The bread and wine are only physical objects. We are only physical objects. One day, our bodies will return to the dust from which we came. HOWEVER, when Christ enters our lives, we become more than just walking dust; we become the indwelling place of the most high God. We become walking temples! Christ becomes incarnate in us! We become, as Len Sweet says, the Incarnators. As Incarnators, we carry the message of the Incarnated Christ to a fallen world.
For me, Christmas is not only about celebrating the birth of Jesus… it is celebrating the birth of Jesus in us!
So with all of this being said, here is some music that I hope will bless you during this time of Christmastide.
“The Promise” by Michael Card
” A Strange Way To Save the World” by 4Him
“Immanuel” by Michael Card
“Mary Did You Know” by CeeLo Green
“P E A C E” (Live at Hillsong Conference) – Hillsong Young & Free
Holy Land Christmas
This last week, I got to visit the Church of the Nativity in Bethlehem, Israel. My wife and I were on a cruise for our 25th anniversary. Israel was one of our stops. Being in the Holy Land this time of anticipation was awe inspiring. You see, we also got to visit the Mount of Olives. The place where Jesus ascended and will one day come again. Both places carry a sence of Advent. Bethlehem, the place of His Birth and incarnation and The Mount of Olives, the place of His return and our inspiration. When I say inspiration, I mean it this way. Jesus who was Spirit, became flesh so that we, as flesh, can be made into spirit. Bethlehem was the birthplace of our redemption, our return to God.
Second Sunday in Advent
Love, The Candle is Love. Purple, Blue, whatever color you want…it stands for Love. The love of God who loved us so much as to come to us.

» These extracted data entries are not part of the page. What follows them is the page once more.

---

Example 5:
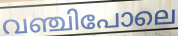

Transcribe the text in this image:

വഞ്ചിപോലെ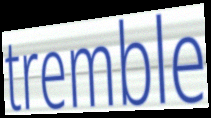
trembleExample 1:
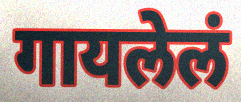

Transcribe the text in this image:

गायलेलं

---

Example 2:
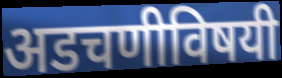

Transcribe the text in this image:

अडचणीविषयी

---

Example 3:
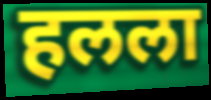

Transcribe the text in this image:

हलला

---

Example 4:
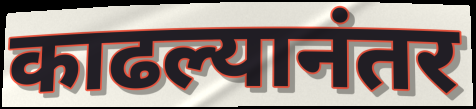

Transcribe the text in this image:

काढल्यानंतर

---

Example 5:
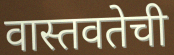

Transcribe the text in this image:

वास्तवतेचीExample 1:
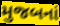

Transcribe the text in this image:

મુજબનાં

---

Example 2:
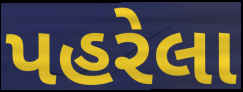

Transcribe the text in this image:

પહરેલા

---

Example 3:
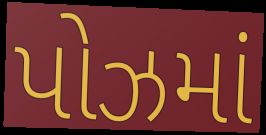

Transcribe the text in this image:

પોઝમાં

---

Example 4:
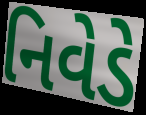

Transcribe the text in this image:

નિવેડે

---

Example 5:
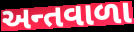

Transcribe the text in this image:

અન્તવાળા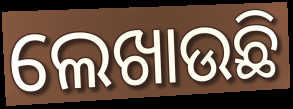
ଲେଖାଉଛିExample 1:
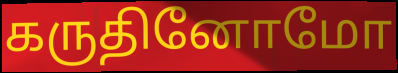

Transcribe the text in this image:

கருதினோமோ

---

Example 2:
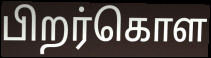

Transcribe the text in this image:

பிறர்கொள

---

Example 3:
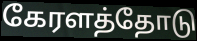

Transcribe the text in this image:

கேரளத்தோடு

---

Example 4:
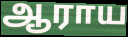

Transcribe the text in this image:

ஆராய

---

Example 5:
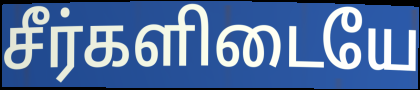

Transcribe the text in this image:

சீர்களிடையே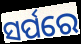
ସର୍ପରେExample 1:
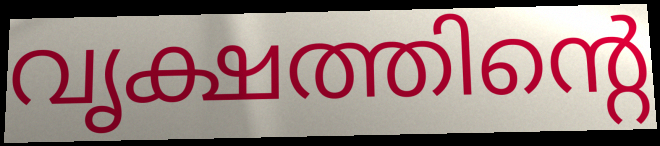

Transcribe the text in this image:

വൃക്ഷത്തിന്റെ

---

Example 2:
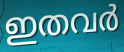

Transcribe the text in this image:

ഇതവർ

As we reflect on the love that will come, the love that is here Listen to these songs. Ask yourself: what do they say about love, what kind of love are they talking about, how can we love?
“Seasons of Love” From the Musical “Rent”
“Pride (In the Name of Love)” by U2
“What Love Is This” by Kari Jobe
Now go love.
Advent Has Begun
So Advent is upon us. It brings with it the sounds and smells of the coming holiday season. As I wrote about last week, Advent and Christmas are different holiday seasons. In one season we wear Purple (blue for you Lutherans… lol), in the other we wear white. Advent is a time of reflecting inward, Christmas is a time of wonder. God is coming, God with us. Both are needed. The sounds of this season are separate yet culturally mixed. The radio plays “Oh Come, Emmanuel,” “We Three Kings,” and “Silent Night” as if they were to be sung for the same day. (I’m totally fine singing them together). My point is that when we smush all of the songs together, we miss out on the uniqueness and wonder that can be found in each holiday. So what do we do about it? We sing anything we want. But! We do it with the knowledge that each day is unique and that we should celebrate today, then tomorrow we will celebrate again the gift that that day brings. This Sunday, We live in hope for the Savior who is to come. We live in that hope of the One who was, who is, and Is to come.